Yucca (Yucca glauca) - A native of southern Alberta that features stiff sword-like grey-green leaves with creamy-white bell shaped flowers. Extremely drought resistant and reliable if planted in well-drained sandy loam in full sun. Groundcovers (Herbaceous)

Perennial Groundcovers

Basket-of-Gold (Aurinia saxatilis 'Compactum') - This species forms low growing mounds with small grey-green leaves covered with bright gold flowers in early summer. It is great in rock gardens or the front of the bed, and requires dry soil conditions to show at its best.

Bearberry or Kinnikinnick (Arctostaphylos uva-ursi) - A native ground cover with round evergreen leaves and delicate flowers in the spring and red berries in the fall. Full sun to light shade.

Creeping Jenny (Lysimachia nummularia "Aurea") - This is an excellent spreading groundcover for shady spots and trails nicely over rocks or walls with yellow flowers in midsummer. It does best in partial shade but will tolerate sun and shade as well. It is good for moist locations and a good plant to take advantage of rainwater runoff. It does spread but can be easily picked back by pulling stems out. Helps attract bees to the yard.

Maidens Pink (Dianthus deltoides) - This species forms dense mats with fibrous roots and tiny, dark green leaves covered in bright red flowers on small stalks in mid-summer. An easy, self-sowing plant, the spaces between flagstones will quickly fill in. It requires well-drained soil and full sun for best flowering, but will tolerate light shade and even grow beside spuce trees.

Mother-of-thyme (Thymus serpyllum) - This species forms an evergreen mat with tiny purple-pink clusters of flowers in mid-summer and spreads by creeping stems. Try to keep covered with snow over winter to prevent browning of the tiny leaves that turn dark purplish-green in fall. Average to dry soil. Prefers a dry sunny location - does well in sun to partial shade cast by spruce trees, along walkways and rock gardens.

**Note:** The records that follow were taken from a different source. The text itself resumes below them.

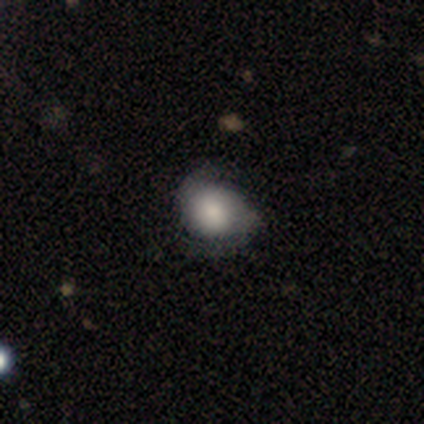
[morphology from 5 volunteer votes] A featured or disk galaxy (80%) with no bar (75%), 2 (100%) medium (67%) spiral arms (75%) and a moderate central bulge (75%). Merging: minor disturbance (80%).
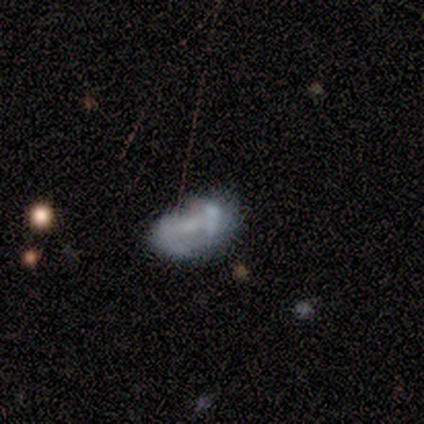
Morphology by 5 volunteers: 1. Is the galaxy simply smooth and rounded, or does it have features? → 60% smooth, 40% featured or disk, 0% star or artifact.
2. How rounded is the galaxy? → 100% in between, 0% round, 0% cigar-shaped.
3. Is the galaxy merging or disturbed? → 60% none, 40% major disturbance, 0% minor disturbance, 0% merger.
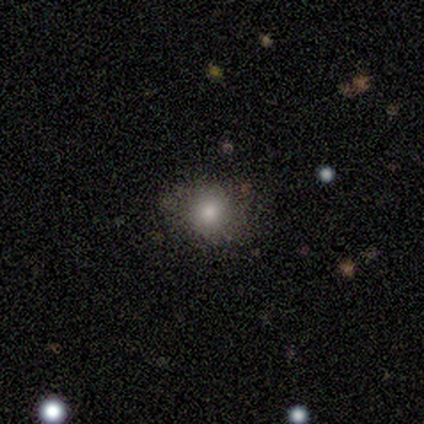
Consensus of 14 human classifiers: Q: Smooth or featured?
A: smooth (79%); runner-up: star or artifact (14%)
Q: How rounded?
A: round (64%); runner-up: in between (36%)
Q: Merging?
A: none (75%); runner-up: minor disturbance (25%)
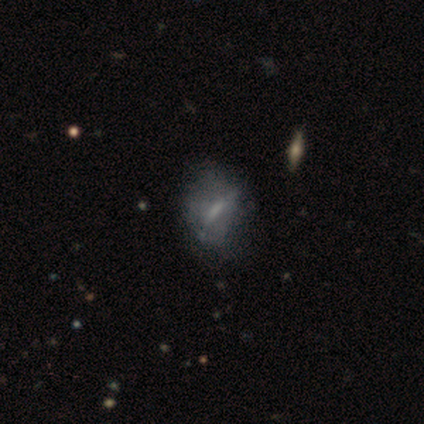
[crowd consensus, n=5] Morphology: type=featured or disk (60%); edge-on=no (100%); bar=strong (67%); spiral arms=no (100%); bulge=large (33%, tied with small and none); merging=none (50%).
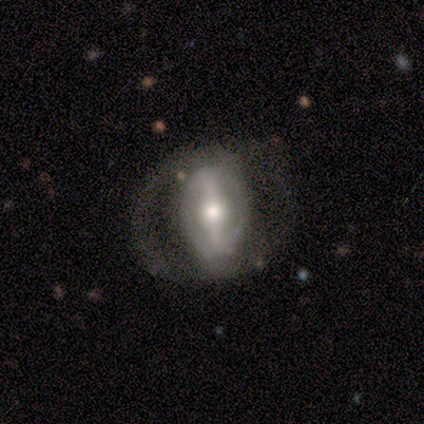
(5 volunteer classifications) Smooth or featured?
  - featured or disk: 100% *
  - smooth: 0%
  - star or artifact: 0%
Edge-on disk?
  - no: 80% *
  - yes: 20%
Bar?
  - strong: 100% *
  - weak: 0%
  - no: 0%
Spiral arms?
  - no: 75% *
  - yes: 25%
Bulge size?
  - moderate: 75% *
  - small: 25%
  - dominant: 0%
  - large: 0%
  - none: 0%
Merging?
  - major disturbance: 60% *
  - none: 20%
  - minor disturbance: 20%
  - merger: 0%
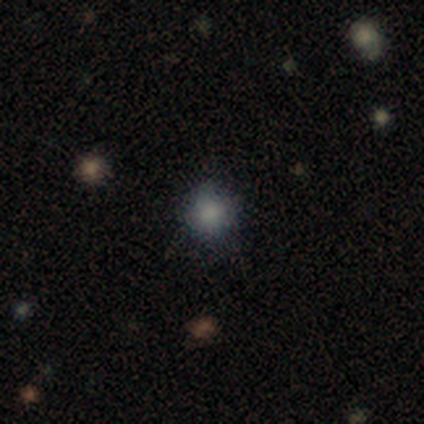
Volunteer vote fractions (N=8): smooth_or_featured: smooth (p=0.62) [alt: star or artifact p=0.25]
how_rounded: round (p=1.00)
merging: none (p=0.67) [alt: minor disturbance p=0.17]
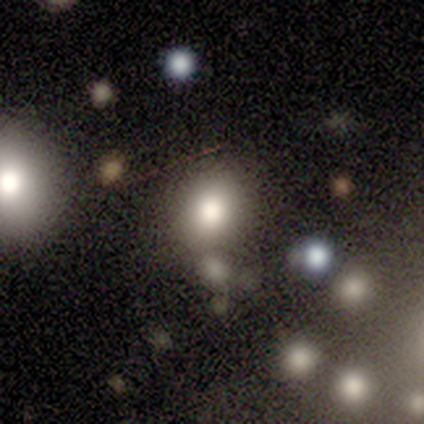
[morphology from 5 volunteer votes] Smooth or featured: smooth — 80% (featured or disk — 20%)
How rounded: round — 100%
Merging: none — 60% (merger — 40%)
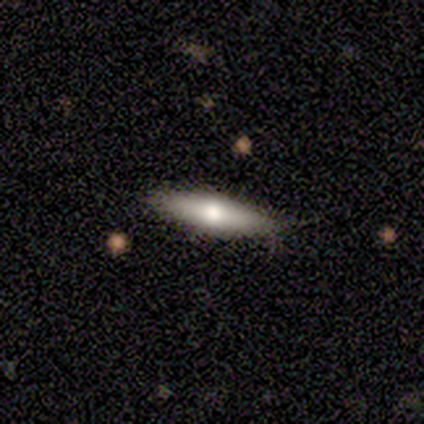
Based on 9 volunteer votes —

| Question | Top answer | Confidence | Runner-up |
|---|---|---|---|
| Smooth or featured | smooth | 67% | featured or disk (33%) |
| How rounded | in between | 83% | cigar-shaped (17%) |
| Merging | none | 89% | minor disturbance (11%) |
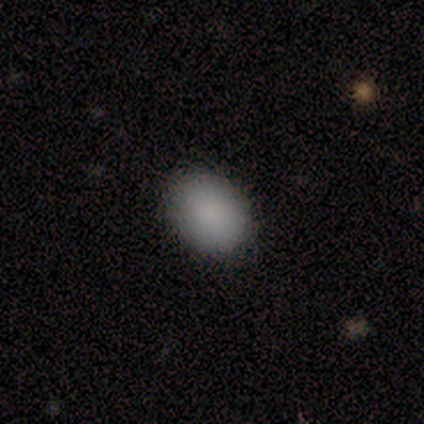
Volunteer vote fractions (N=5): A smooth galaxy with no disk features (100%) that is in between round and cigar-shaped (60%). Merging: none (100%).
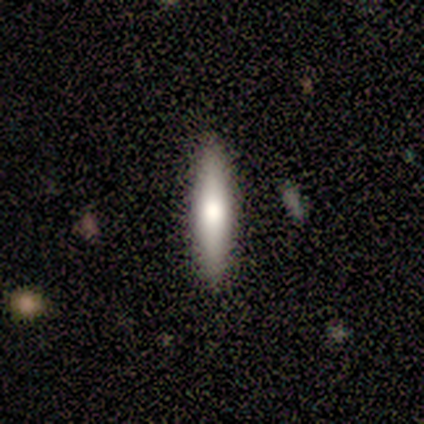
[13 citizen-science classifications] smooth 92%, featured or disk 8%, star or artifact 0%. Down the decision tree: how rounded — cigar-shaped (100%); merging — none (85%).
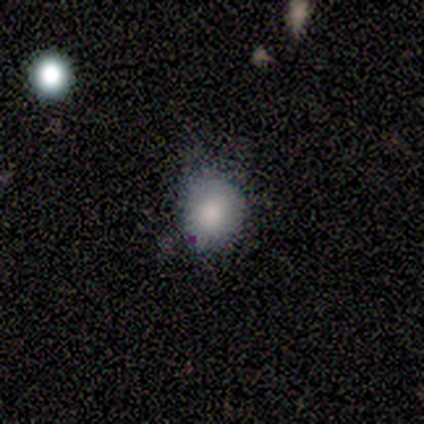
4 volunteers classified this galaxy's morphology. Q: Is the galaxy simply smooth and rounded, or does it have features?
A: smooth — 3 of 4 (75%).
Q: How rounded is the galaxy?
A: round — 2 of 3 (67%).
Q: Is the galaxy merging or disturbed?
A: none — 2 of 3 (67%).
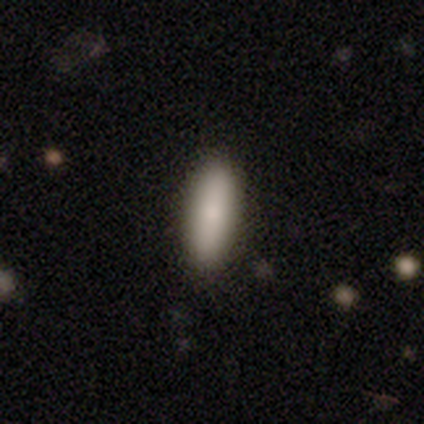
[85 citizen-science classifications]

Pussytoes (Antennaria diocia) - A praries native, this species with tiny, silvery leaves forms low mats that readily interweave with other plantings. Short stalks of rose pink flowers come in mid-summer. It performs well in all well-drained soil types, and will tolerate partial shade, but prefers full sun.

Perennial Ornamental Grasses

Blue fescue (Festuca ovina var. glauca "Elijah Blue") - These low growing clumps of fine, wiry, blue-grey blades have tan coloured seed spikes that can be removed or left onto provide winter interest. They require well-drained soil to flourish. Prefers full sun, but tolerates partial shade.

Blue oat grass (Helictotrichon sempervirens) - This species is a large, clump-forming evergreen grass with blue leaves and tan seed heads held on tall stems. It flourishes in growing conditiions similar to that needed by blue fescue. It prefers well-drained soils. Partial to full sun.

Karl Foerster feather reed grass (calamgrostis x acutiflora "Karl Foerster" - These compact, green-leaved clumps have tall wheat-like seed heads that persist through the winter. This grass does well in all soils, but thrives in clay. Partial to full sun.

Crimson fountaingrass (Sporobolus heterolepis)  - Commonly known as prairie dropseed, is a species of prairie grass native to the tallgrass and mixed grass prairies of central North America.